:: SHORT PROBLEM ::
Format the lines below as a numbered list, omitting any blank lines. Leave the pictures out of your answer.

Saved entries:

[start]

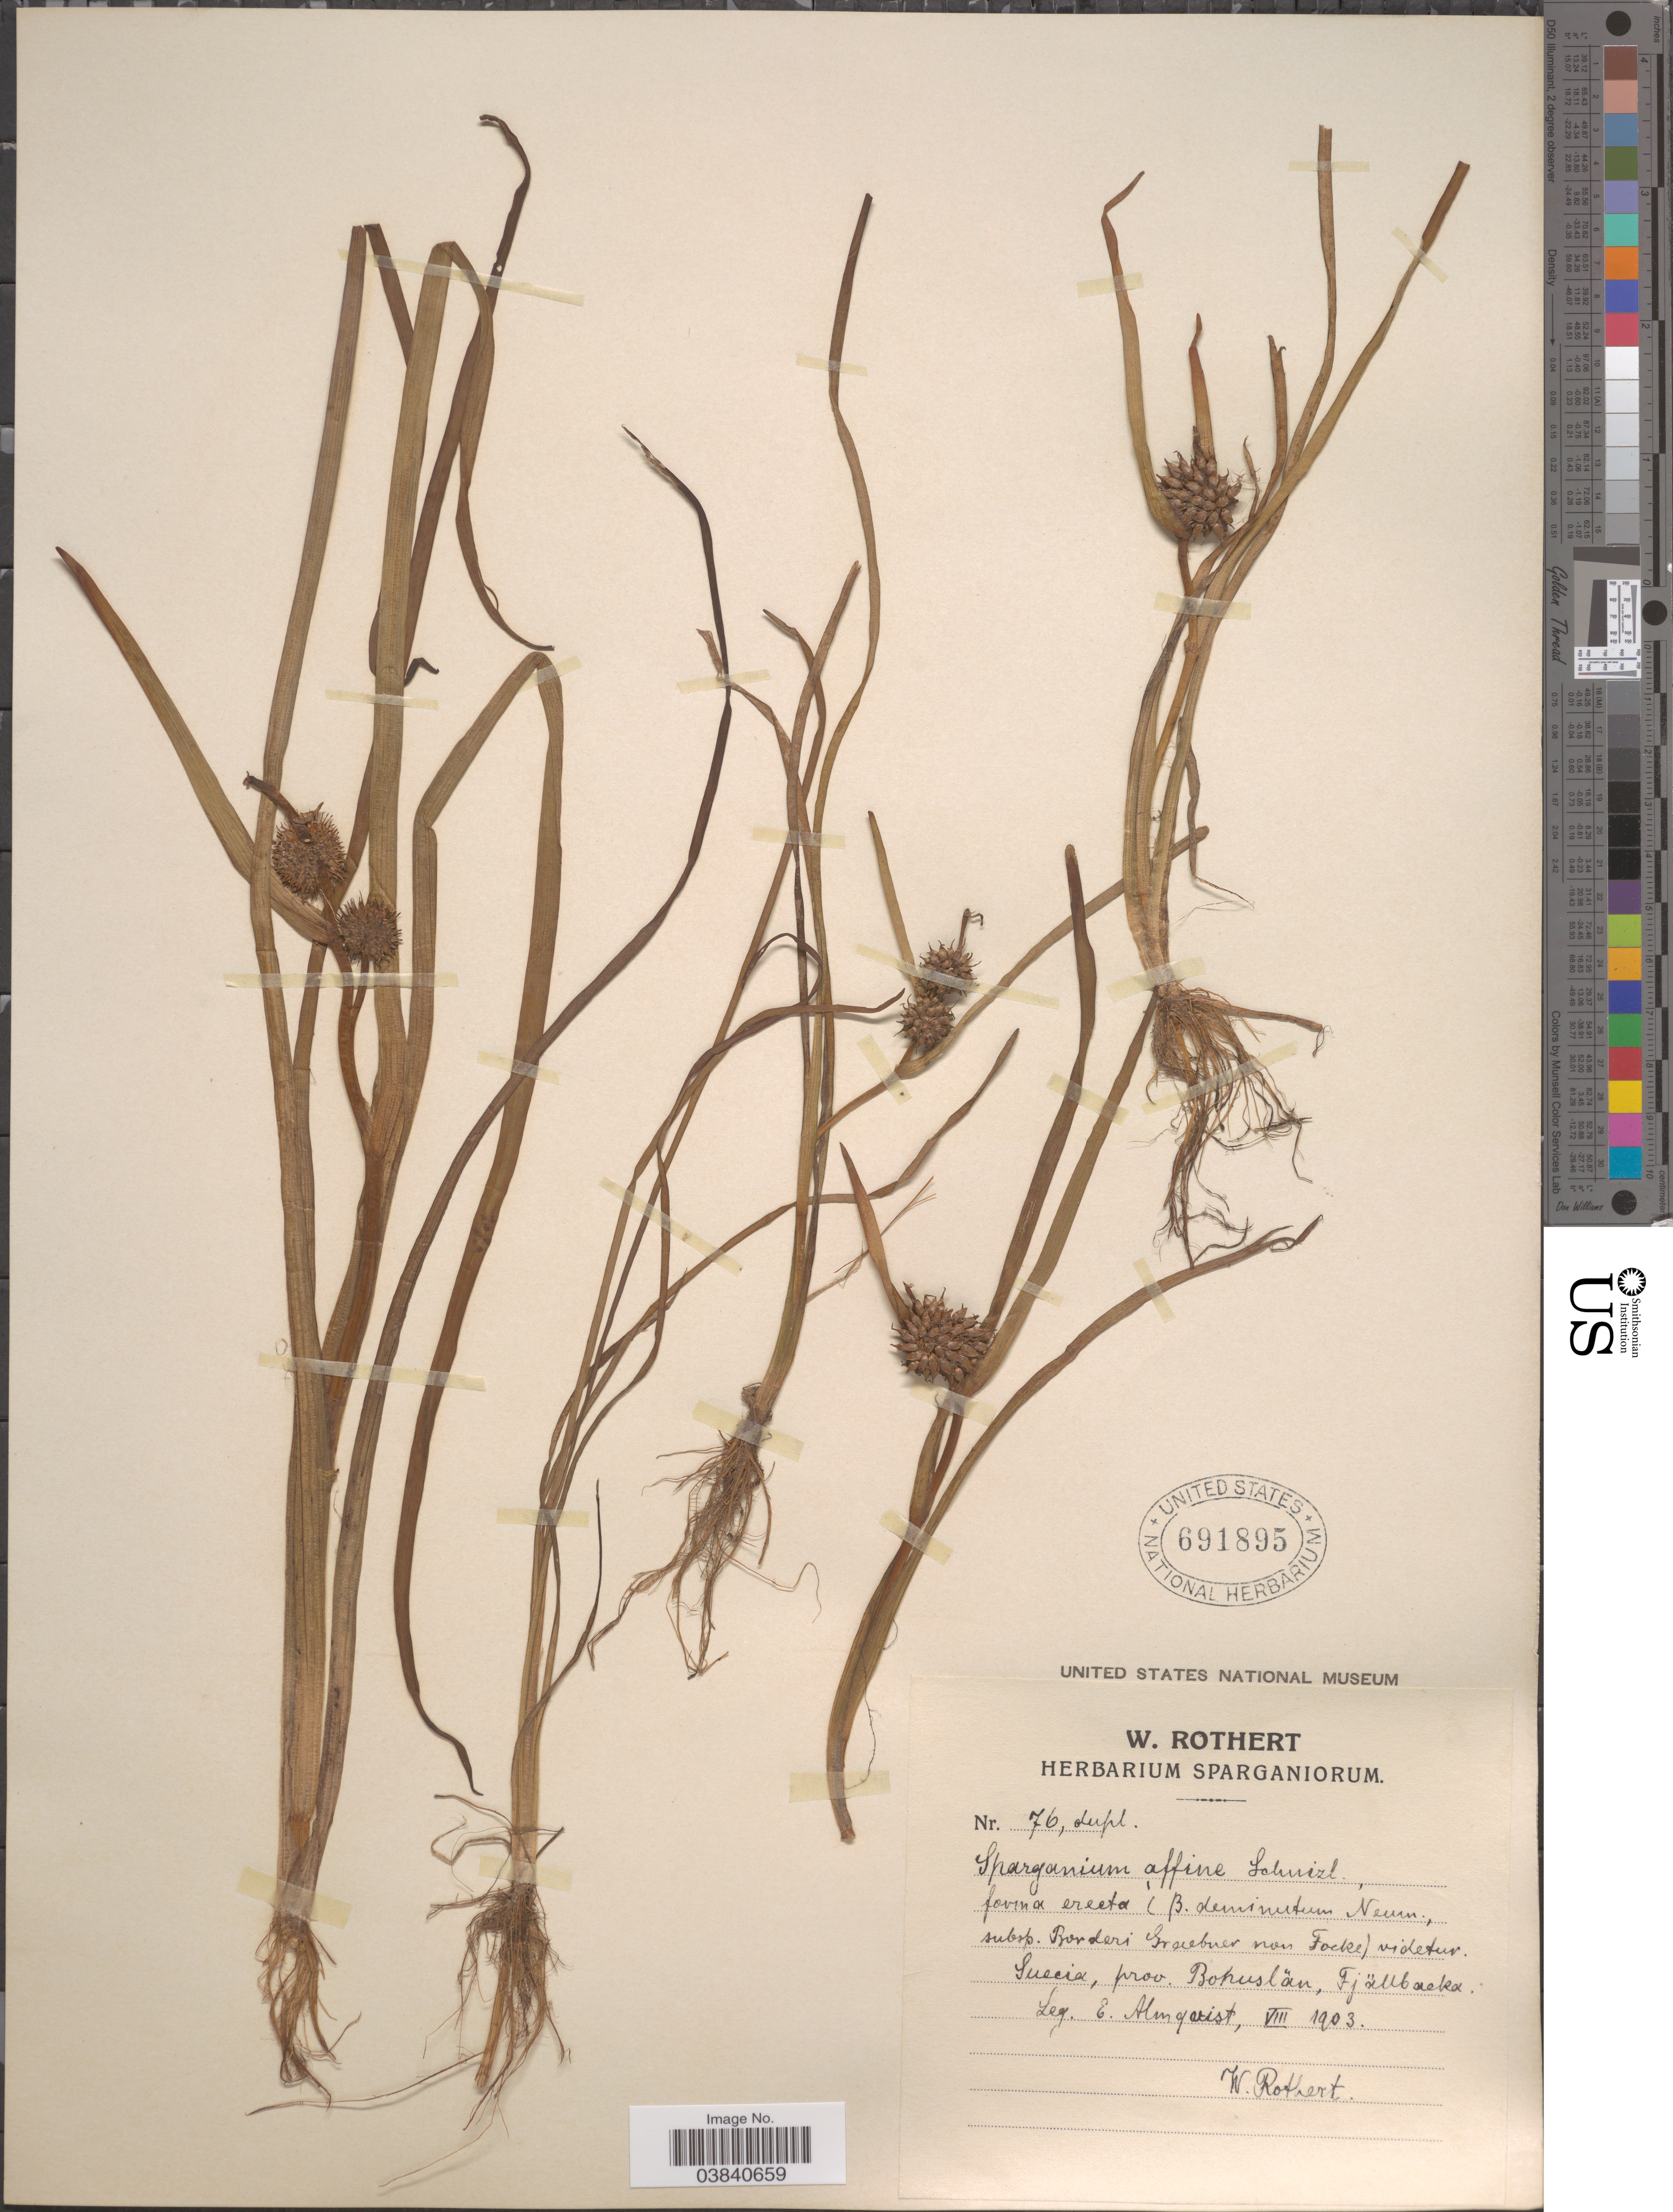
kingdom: Plantae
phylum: Tracheophyta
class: Liliopsida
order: Poales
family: Typhaceae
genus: Sparganium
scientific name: Sparganium affine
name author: Schnizl.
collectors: E. Almquist & W. Rothert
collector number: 76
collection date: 1903-08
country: Sweden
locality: Suecia, prov. Bohuslan, Fjällbacka.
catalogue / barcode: US 691895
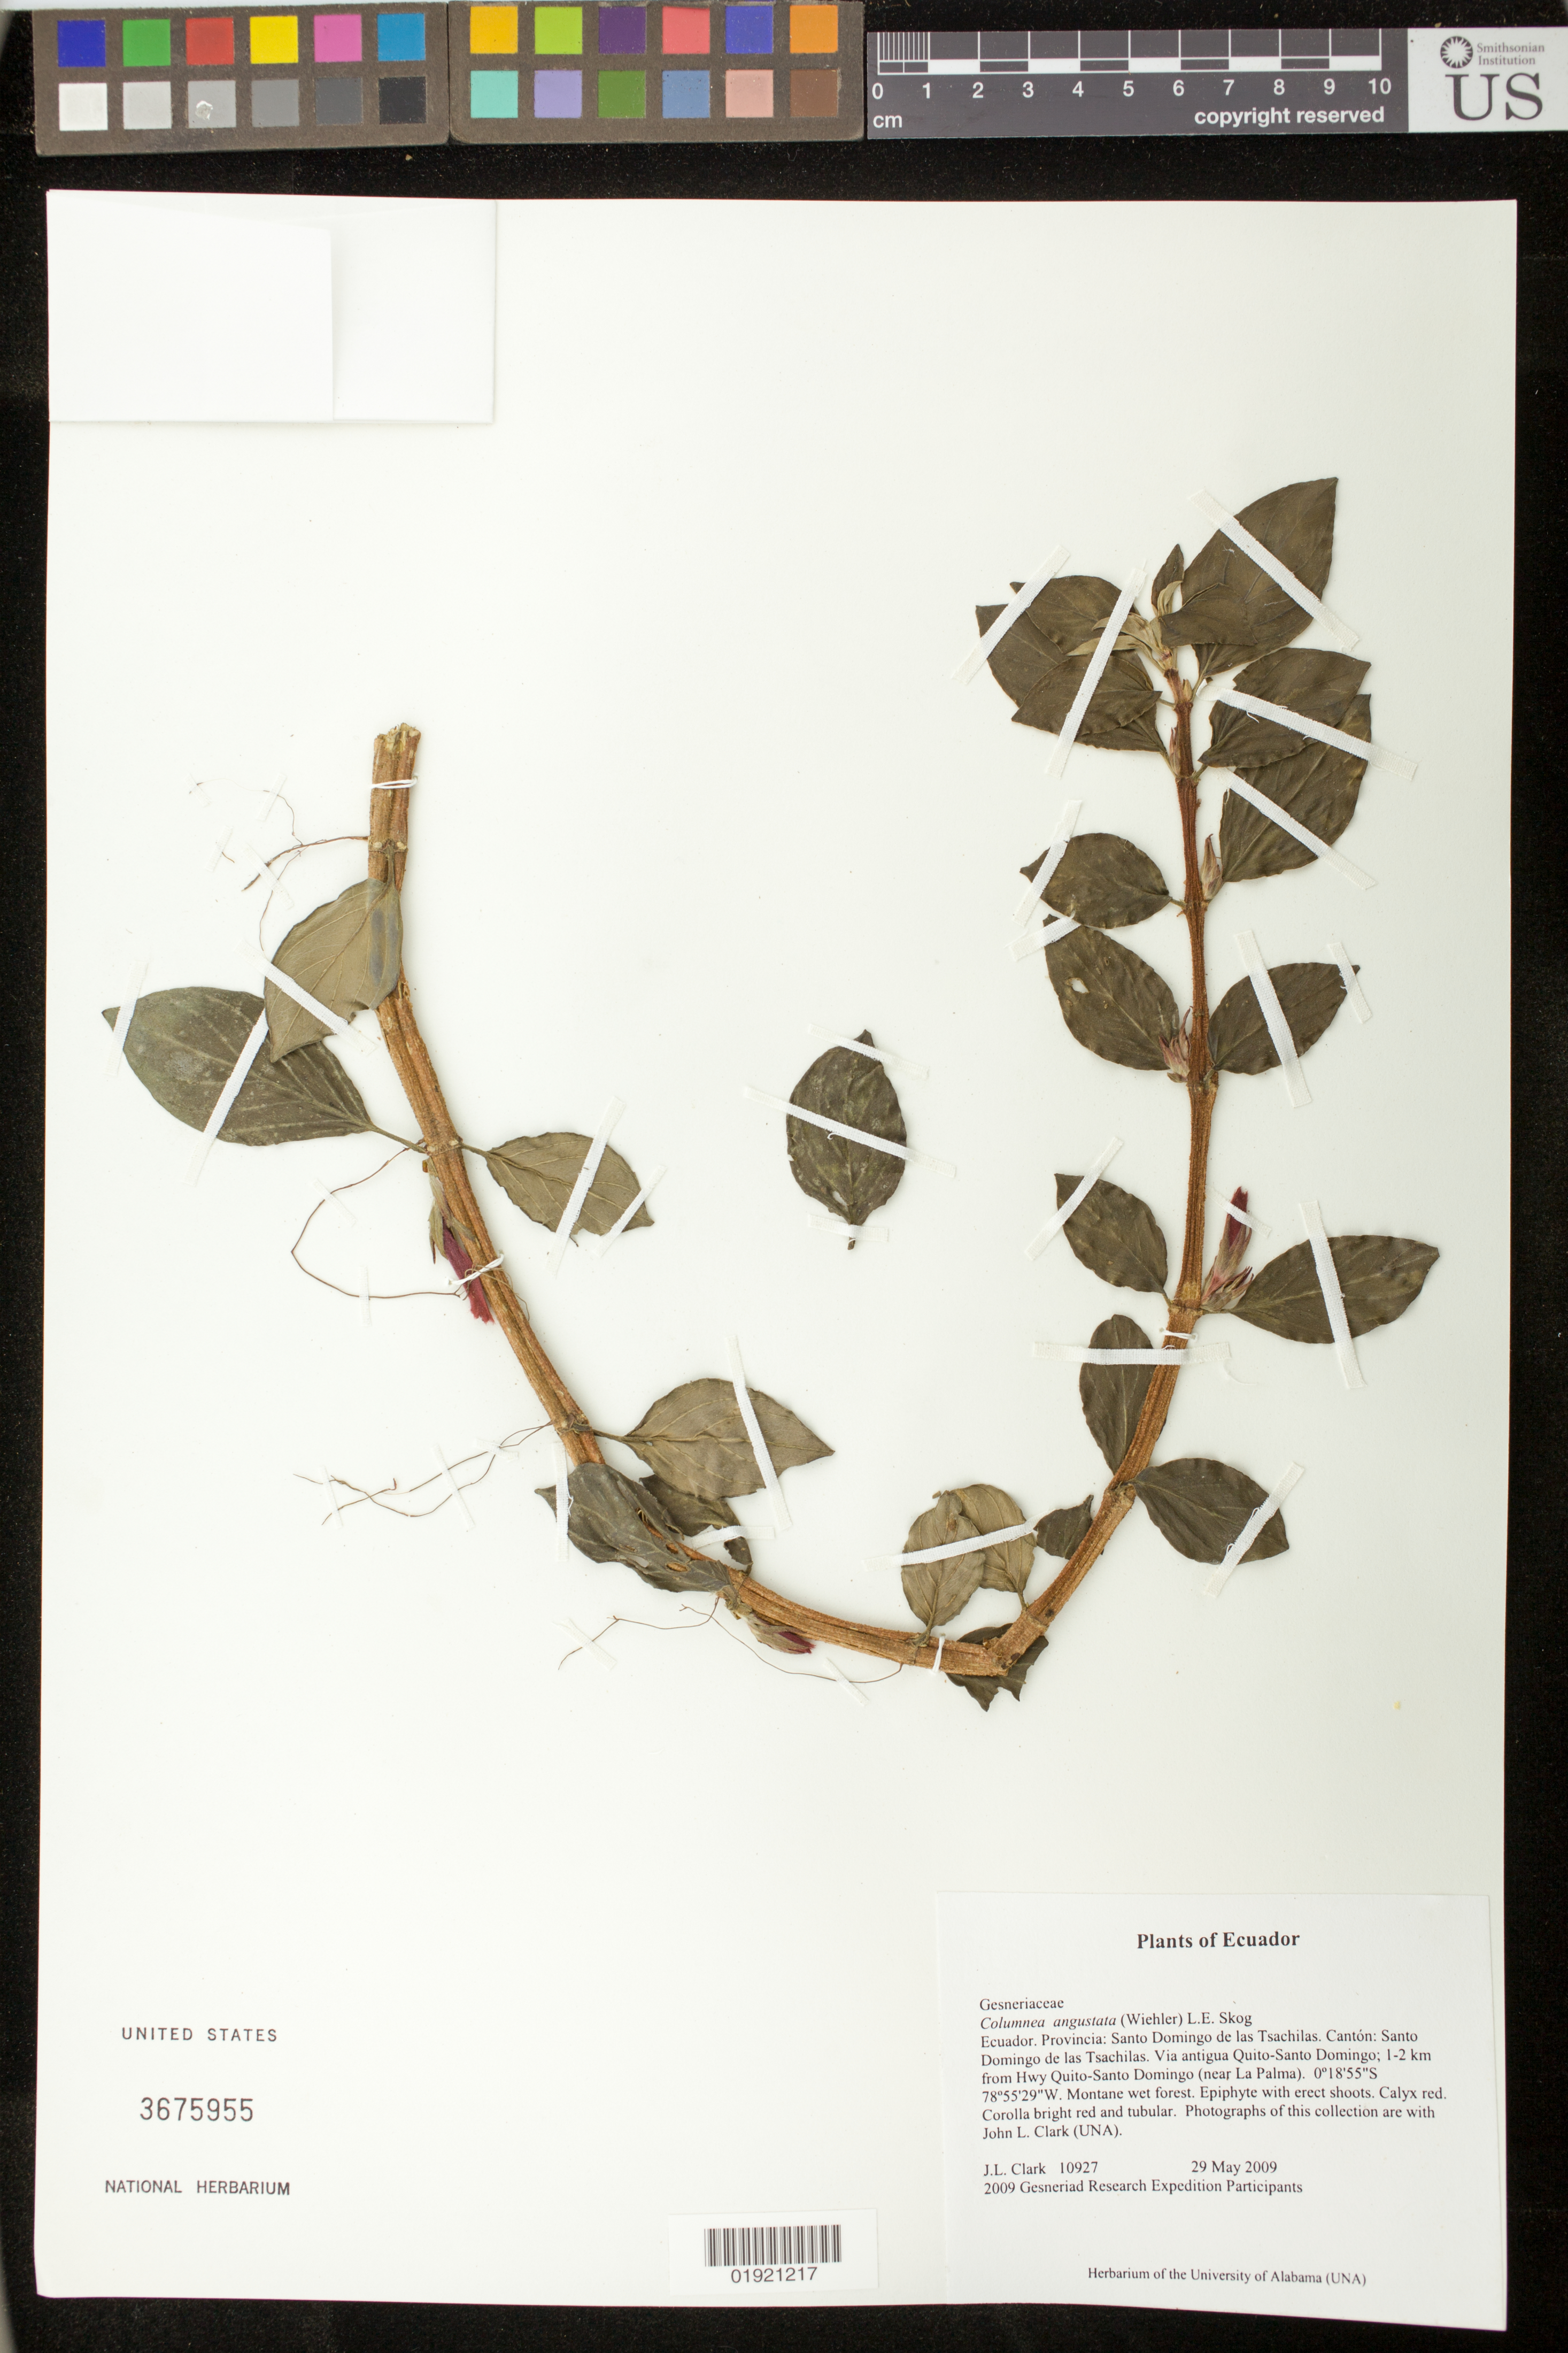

[end]

:: EXERCISE RESULT ::
1. kingdom: Plantae
2. phylum: Tracheophyta
3. class: Liliopsida
4. order: Poales
5. family: Typhaceae
6. genus: Sparganium
7. scientific name: Sparganium affine
8. name author: Schnizl.
9. collectors: E. Almquist & W. Rothert
10. collector number: 76
11. collection date: 1903-08
12. country: Sweden
13. locality: Suecia, prov. Bohuslan, Fjällbacka.
14. catalogue / barcode: US 691895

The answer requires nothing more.